Input:
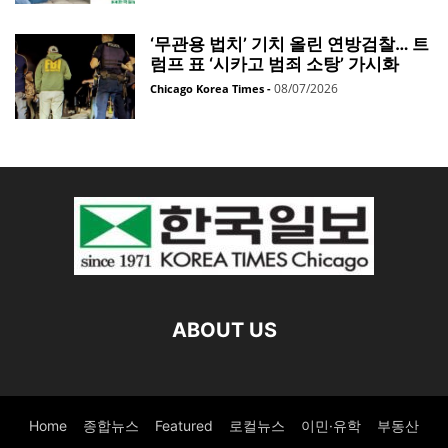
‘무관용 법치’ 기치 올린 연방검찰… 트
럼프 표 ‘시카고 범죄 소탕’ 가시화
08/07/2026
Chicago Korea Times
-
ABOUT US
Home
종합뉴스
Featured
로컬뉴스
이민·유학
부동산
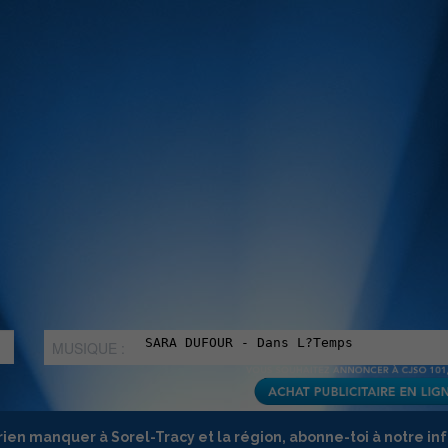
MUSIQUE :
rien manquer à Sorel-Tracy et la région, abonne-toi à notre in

...

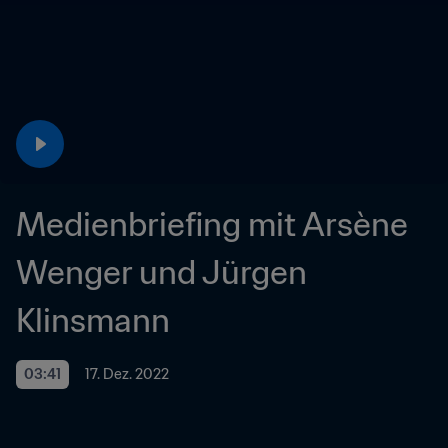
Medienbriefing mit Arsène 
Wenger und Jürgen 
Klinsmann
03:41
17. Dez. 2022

What to do: Rewrite the records from the line with "Medienbriefing mit Arsène" up to and including the line with "17. Dez. 2022", replacing "Medienbriefing" with "Pressekonferenz" and leaving everything else unchanged.

Answer box:
Pressekonferenz mit Arsène 
Wenger und Jürgen 
Klinsmann
03:41
17. Dez. 2022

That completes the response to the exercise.